Source information:

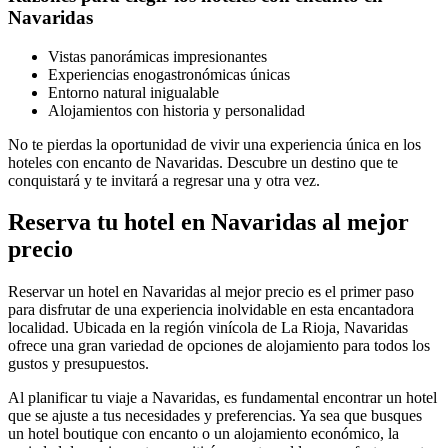
Navaridas
Vistas panorámicas impresionantes
Experiencias enogastronómicas únicas
Entorno natural inigualable
Alojamientos con historia y personalidad
No te pierdas la oportunidad de vivir una experiencia única en los
hoteles con encanto de Navaridas. Descubre un destino que te
conquistará y te invitará a regresar una y otra vez.
Reserva tu hotel en Navaridas al mejor
precio
Reservar un hotel en Navaridas al mejor precio es el primer paso
para disfrutar de una experiencia inolvidable en esta encantadora
localidad. Ubicada en la región vinícola de La Rioja, Navaridas
ofrece una gran variedad de opciones de alojamiento para todos los
gustos y presupuestos.
Al planificar tu viaje a Navaridas, es fundamental encontrar un hotel
que se ajuste a tus necesidades y preferencias. Ya sea que busques
un hotel boutique con encanto o un alojamiento económico, la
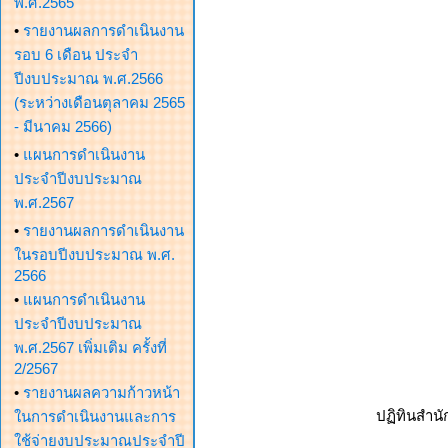
พ.ศ.2565
•
รายงานผลการดำเนินงาน
รอบ 6 เดือน ประจำ
ปีงบประมาณ พ.ศ.2566
(ระหว่างเดือนตุลาคม 2565
- มีนาคม 2566)
•
แผนการดำเนินงาน
ประจำปีงบประมาณ
พ.ศ.2567
•
รายงานผลการดำเนินงาน
ในรอบปีงบประมาณ พ.ศ.
2566
•
แผนการดำเนินงาน
ประจำปีงบประมาณ
พ.ศ.2567 เพิ่มเติม ครั้งที่
2/2567
•
รายงานผลความก้าวหน้า
ปฏิทินสำน
ในการดำเนินงานและการ
ใช้จ่ายงบประมาณประจำปี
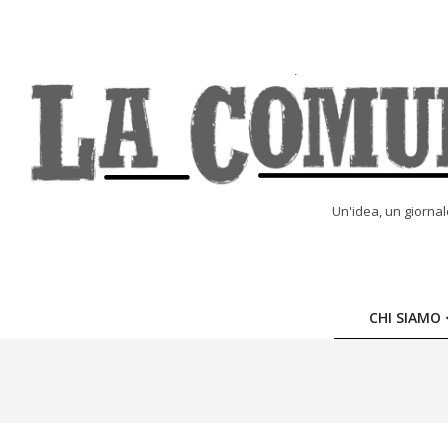
Skip
to
content
LA
Un'idea, un giorna
COMUNE
ONLINE
CHI SIAMO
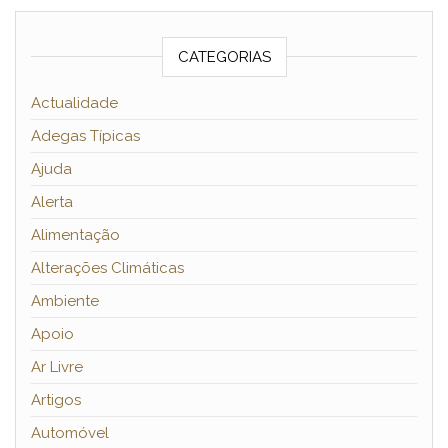
CATEGORIAS
Actualidade
Adegas Típicas
Ajuda
Alerta
Alimentação
Alterações Climáticas
Ambiente
Apoio
Ar Livre
Artigos
Automóvel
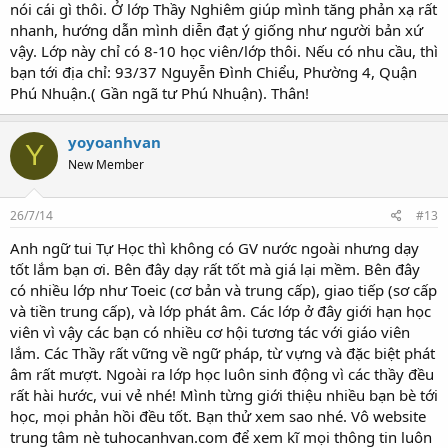
nói cái gì thôi. Ở lớp Thầy Nghiêm giúp mình tăng phản xạ rất
nhanh, hướng dẫn mình diễn đạt ý giống như người bản xứ
vậy. Lớp này chỉ có 8-10 học viên/lớp thôi. Nếu có nhu cầu, thì
bạn tới địa chỉ: 93/37 Nguyễn Đình Chiểu, Phường 4, Quận
Phú Nhuận.( Gần ngã tư Phú Nhuận). Thân!
yoyoanhvan
Y
New Member
26/7/14
#13
Anh ngữ tui Tự Học thì không có GV nước ngoài nhưng dạy
tốt lắm bạn ơi. Bên đây dạy rất tốt mà giá lại mềm. Bên đây
có nhiều lớp như Toeic (cơ bản và trung cấp), giao tiếp (sơ cấp
và tiền trung cấp), và lớp phát âm. Các lớp ở đây giới hạn học
viên vì vậy các bạn có nhiều cơ hội tương tác với giáo viên
lắm. Các Thầy rất vững về ngữ pháp, từ vựng và đặc biệt phát
âm rất mượt. Ngoài ra lớp học luôn sinh động vì các thầy đều
rất hài hước, vui vẻ nhé! Mình từng giới thiệu nhiều bạn bè tới
học, mọi phản hồi đều tốt. Bạn thử xem sao nhé. Vô website
trung tâm nè tuhocanhvan.com để xem kĩ mọi thông tin luôn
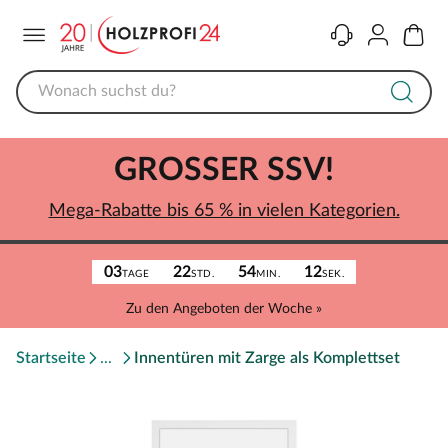
Menü
Kontakt
Konto
Warenk
GROSSER SSV!
Mega-Rabatte bis 65 % in vielen Kategorien.
03
22
54
12
TAGE
STD.
MIN.
SEK.
Zu den Angeboten der Woche »
Startseite
Innentüren mit Zarge als Komplettset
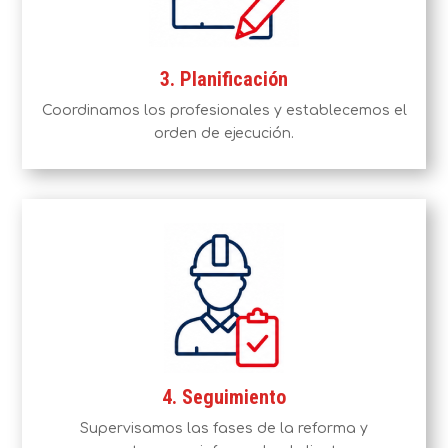
3. Planificación
Coordinamos los profesionales y establecemos el
orden de ejecución.
4. Seguimiento
Supervisamos las fases de la reforma y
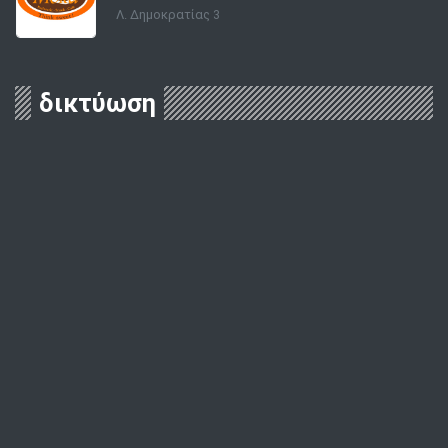
Λ. Δημοκρατίας 3
δικτύωση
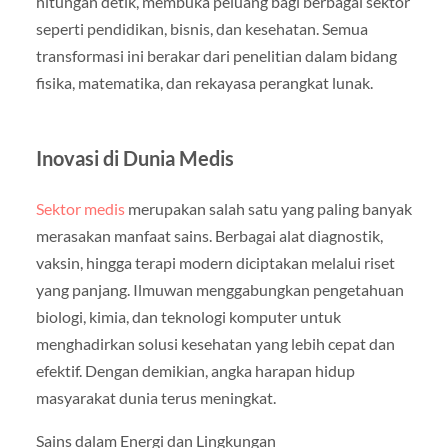
hitungan detik, membuka peluang bagi berbagai sektor
seperti pendidikan, bisnis, dan kesehatan. Semua
transformasi ini berakar dari penelitian dalam bidang
fisika, matematika, dan rekayasa perangkat lunak.
Inovasi di Dunia Medis
Sektor medis
merupakan salah satu yang paling banyak
merasakan manfaat sains. Berbagai alat diagnostik,
vaksin, hingga terapi modern diciptakan melalui riset
yang panjang. Ilmuwan menggabungkan pengetahuan
biologi, kimia, dan teknologi komputer untuk
menghadirkan solusi kesehatan yang lebih cepat dan
efektif. Dengan demikian, angka harapan hidup
masyarakat dunia terus meningkat.
Sains dalam Energi dan Lingkungan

Task prompt: Scanning the data above, copy out every line where "yang" is found.

Solved problem:
merupakan salah satu yang paling banyak
yang panjang. Ilmuwan menggabungkan pengetahuan
menghadirkan solusi kesehatan yang lebih cepat dan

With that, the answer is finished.